When I say a snapshot in time of your financial picture the moment before the debt is forgiven, what I'm referring to is the day before closing, for example. That's when you would want to do this calculation to get the most accurate snapshot in time of your financial picture of your insolvency to help shield you against that forgiven debt income.

Let's say, for example, your insolvency figure is $120,000. That means that your debts and liabilities exceed your assets by $120,000. We know that that amount will shield you against any forgiven debt income up to that figure. I set that number aside. Then again, in a separate calculation, the bank does the math for you, I get a 1099-C reflecting an amount of debt that's $115,000. Upon first blush, that looks like a pretty hefty tax bill, $115,000 of additional forgiven debt income, yikes.

Not to worry, because in this particular instance, your insolvency figure exceeds the amount of forgiven debt. You have nothing to worry about. You are so insolvent that there's no realistic expectation on the part of the IRS that you should have to pay tax on that forgiven debt income of $115,000. You simply don't have the resources. You can't come up with the resources or the money to pay such a hefty tax bill on such a significant portion of forgiven debt income.

Washington is not a non-recourse state.

The reason this information is so critically important is because I can't tell you how often I get phone calls from misinformed homeowners who mistakenly believe that if they simply walk away from the property, there won't be any tax liability associated with the foreclosure. That simply isn't the case. They tell me, "Lambros, I know my rights, I know that Washington is a non-recourse state and I can walk away from this transaction scot-free."

I'm sorry, but that just simply isn't the case. It's simply not true. Washington is not a non-recourse state. What Washington does is it affords the lender the ability to non-judicially foreclose on its lien. By non-judicially foreclosing on that lien, the lender has effectively given up the right and decided to forego the ability to pursue the borrower for a deficiency balance. That act of non-judicial foreclosure in and of itself constitutes a taxable event resulting in forgiven debt income and possible tax liability.

Remember, in Washington state, the lender can always judicially foreclose thus preserving its right to pursue the borrower for a deficiency balance. By electing or choosing to non-judicially foreclose the bank is choosing to forgive that debt, and that may give rise to a tax liability. In many cases, that tax liability could be even higher because the amount of forgiven debt is greater. More forgiven debt, more cancellation of debt income, means a higher tax bill.

It is so important to understand the finer points of the potential tax implications of doing a short sale versus doing a foreclosure or a deed in lieu. 
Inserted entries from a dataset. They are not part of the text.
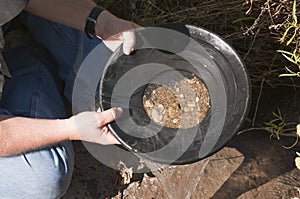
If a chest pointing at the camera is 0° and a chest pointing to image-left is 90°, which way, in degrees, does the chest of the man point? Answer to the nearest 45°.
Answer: approximately 270°

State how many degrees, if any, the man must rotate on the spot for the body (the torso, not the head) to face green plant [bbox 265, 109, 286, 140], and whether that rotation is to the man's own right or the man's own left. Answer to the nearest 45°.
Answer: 0° — they already face it
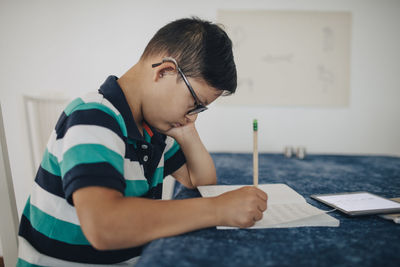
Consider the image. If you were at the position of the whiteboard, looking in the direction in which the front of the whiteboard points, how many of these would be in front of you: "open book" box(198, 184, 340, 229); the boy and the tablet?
3

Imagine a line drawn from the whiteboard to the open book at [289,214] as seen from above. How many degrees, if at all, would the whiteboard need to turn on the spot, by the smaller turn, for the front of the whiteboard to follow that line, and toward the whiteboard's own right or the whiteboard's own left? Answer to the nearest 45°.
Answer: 0° — it already faces it

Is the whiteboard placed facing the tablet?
yes

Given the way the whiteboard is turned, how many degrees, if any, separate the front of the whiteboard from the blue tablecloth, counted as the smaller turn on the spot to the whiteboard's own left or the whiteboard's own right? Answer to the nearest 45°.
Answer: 0° — it already faces it

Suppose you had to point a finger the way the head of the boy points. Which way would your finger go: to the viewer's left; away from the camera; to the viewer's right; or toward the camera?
to the viewer's right

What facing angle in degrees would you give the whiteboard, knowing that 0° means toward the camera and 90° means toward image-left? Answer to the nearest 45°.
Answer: approximately 0°

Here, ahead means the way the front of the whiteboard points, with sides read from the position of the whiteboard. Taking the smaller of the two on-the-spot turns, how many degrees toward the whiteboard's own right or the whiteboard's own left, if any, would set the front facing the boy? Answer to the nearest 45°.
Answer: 0° — it already faces them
Because in many cases you might actually be worse off doing a foreclosure than doing a short sale. By doing a short sale, you're putting the property on the market, you're getting the highest and best possible offer which reflects fair market value, thereby potentially reducing your overall tax liability.

Please, before deciding on whether to do a short sale or a foreclosure, consult a tax professional who can give you a better sense of your potential tax implications in each scenario.